== Segment start ==

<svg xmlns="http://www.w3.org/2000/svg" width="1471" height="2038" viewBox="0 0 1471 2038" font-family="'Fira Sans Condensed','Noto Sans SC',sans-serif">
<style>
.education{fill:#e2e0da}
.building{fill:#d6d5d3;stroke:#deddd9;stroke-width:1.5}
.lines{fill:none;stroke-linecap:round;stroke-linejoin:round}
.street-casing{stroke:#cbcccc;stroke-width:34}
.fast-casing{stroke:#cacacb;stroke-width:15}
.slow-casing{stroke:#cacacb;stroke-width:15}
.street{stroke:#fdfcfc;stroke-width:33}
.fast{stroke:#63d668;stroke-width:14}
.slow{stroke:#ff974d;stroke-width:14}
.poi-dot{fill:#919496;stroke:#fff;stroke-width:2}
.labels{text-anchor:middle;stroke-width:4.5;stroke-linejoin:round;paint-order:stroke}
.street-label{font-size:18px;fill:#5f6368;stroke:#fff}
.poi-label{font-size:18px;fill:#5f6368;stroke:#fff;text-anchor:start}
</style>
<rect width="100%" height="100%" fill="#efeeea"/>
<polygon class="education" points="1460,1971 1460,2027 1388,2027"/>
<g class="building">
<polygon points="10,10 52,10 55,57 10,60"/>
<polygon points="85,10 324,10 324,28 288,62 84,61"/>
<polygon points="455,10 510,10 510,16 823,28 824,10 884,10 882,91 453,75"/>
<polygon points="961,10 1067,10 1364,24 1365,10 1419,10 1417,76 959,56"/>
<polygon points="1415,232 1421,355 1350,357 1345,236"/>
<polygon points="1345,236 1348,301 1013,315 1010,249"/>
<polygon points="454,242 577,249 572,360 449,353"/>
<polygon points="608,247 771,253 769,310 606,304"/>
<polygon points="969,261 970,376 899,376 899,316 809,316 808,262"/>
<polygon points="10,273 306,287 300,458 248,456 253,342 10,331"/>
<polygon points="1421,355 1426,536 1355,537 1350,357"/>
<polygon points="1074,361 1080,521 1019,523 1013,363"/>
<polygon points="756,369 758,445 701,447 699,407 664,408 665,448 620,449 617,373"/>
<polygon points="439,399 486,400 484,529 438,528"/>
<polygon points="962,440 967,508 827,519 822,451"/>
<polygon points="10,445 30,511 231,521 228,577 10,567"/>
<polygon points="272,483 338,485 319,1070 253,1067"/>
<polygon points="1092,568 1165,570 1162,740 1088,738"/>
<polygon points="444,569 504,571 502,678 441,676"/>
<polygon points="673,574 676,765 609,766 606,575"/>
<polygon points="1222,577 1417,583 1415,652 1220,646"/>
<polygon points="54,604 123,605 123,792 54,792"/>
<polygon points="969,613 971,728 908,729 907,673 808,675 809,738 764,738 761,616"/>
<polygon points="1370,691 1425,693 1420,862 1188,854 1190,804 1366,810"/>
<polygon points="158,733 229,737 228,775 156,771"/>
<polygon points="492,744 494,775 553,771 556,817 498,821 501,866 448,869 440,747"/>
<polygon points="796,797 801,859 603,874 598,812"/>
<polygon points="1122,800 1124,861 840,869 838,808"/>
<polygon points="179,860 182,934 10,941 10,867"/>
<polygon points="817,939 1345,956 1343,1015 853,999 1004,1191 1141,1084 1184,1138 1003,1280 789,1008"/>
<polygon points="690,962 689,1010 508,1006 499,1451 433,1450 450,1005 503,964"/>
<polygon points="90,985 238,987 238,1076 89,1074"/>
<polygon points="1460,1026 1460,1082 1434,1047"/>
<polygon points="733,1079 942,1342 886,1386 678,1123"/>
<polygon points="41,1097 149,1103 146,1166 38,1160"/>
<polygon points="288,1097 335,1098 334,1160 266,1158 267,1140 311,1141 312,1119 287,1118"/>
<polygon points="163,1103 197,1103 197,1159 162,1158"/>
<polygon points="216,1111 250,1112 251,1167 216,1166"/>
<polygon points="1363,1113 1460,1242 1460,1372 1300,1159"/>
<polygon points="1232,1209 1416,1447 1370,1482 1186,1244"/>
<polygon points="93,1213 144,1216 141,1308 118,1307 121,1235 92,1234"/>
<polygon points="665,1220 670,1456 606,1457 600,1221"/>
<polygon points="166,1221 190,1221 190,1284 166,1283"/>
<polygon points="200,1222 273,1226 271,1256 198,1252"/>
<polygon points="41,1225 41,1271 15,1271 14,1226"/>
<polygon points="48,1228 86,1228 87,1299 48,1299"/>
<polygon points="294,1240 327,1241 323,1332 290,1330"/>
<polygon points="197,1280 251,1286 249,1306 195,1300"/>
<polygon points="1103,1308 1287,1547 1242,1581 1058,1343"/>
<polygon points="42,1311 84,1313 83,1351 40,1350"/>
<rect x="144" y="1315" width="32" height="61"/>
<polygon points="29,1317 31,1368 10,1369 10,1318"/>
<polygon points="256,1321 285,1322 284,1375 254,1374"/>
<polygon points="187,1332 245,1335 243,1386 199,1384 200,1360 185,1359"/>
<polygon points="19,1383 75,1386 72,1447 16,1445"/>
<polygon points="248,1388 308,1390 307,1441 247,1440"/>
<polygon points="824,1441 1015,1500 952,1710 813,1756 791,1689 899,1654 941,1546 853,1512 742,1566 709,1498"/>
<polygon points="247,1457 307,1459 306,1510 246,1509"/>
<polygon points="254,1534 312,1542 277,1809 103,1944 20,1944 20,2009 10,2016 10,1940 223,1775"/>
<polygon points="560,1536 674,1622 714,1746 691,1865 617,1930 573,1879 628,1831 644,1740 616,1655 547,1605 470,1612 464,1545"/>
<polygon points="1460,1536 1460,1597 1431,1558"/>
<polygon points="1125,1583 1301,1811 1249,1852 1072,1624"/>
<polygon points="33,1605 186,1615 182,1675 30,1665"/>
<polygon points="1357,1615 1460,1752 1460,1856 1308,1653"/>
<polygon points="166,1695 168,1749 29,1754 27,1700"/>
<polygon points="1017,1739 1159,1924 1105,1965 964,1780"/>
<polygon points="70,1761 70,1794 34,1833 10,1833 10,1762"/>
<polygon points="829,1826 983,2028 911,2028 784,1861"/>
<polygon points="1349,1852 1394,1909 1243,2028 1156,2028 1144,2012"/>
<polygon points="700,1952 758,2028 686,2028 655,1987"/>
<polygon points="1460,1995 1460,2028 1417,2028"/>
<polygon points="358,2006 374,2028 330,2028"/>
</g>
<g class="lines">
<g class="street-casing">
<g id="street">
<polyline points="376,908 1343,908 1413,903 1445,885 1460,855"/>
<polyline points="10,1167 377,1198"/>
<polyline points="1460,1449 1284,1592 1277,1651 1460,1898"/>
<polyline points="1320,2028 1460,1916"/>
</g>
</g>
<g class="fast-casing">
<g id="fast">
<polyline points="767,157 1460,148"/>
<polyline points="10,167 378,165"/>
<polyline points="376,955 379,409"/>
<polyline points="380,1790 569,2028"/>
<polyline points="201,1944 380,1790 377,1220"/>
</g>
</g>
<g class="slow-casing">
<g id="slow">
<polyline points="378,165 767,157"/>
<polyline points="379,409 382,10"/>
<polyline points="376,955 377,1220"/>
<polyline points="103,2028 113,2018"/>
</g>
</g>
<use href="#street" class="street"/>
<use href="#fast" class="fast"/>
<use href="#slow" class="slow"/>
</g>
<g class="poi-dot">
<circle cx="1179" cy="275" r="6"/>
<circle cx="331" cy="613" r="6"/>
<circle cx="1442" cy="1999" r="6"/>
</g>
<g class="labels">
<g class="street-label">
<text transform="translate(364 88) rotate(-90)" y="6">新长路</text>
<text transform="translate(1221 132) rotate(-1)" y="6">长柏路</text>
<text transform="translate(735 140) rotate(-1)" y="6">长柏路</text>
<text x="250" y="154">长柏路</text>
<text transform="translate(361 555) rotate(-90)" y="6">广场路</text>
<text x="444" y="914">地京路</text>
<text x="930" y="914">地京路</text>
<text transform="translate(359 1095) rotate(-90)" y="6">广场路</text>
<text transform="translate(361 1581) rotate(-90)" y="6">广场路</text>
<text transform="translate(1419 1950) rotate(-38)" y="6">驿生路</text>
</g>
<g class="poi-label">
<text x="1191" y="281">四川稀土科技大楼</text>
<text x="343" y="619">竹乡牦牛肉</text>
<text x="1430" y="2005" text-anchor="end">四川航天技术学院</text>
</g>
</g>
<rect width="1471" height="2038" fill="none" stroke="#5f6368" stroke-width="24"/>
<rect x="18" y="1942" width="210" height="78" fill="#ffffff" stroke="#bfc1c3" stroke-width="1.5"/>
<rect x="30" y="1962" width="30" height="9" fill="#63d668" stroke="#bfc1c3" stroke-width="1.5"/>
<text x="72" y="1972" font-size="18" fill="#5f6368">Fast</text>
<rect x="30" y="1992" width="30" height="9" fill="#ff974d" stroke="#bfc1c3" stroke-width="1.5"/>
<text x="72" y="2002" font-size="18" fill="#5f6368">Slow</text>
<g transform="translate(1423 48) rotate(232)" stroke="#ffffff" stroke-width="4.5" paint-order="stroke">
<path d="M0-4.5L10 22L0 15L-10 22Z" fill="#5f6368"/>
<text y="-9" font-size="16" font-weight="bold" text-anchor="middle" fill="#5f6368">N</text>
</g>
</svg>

== Segment end ==

_Task objective_
Filter the records down to the lines that contain the string "size", and copy those lines.

_Expected answer_
.street-label{font-size:18px;fill:#5f6368;stroke:#fff}
.poi-label{font-size:18px;fill:#5f6368;stroke:#fff;text-anchor:start}
<text x="72" y="1972" font-size="18" fill="#5f6368">Fast</text>
<text x="72" y="2002" font-size="18" fill="#5f6368">Slow</text>
<text y="-9" font-size="16" font-weight="bold" text-anchor="middle" fill="#5f6368">N</text>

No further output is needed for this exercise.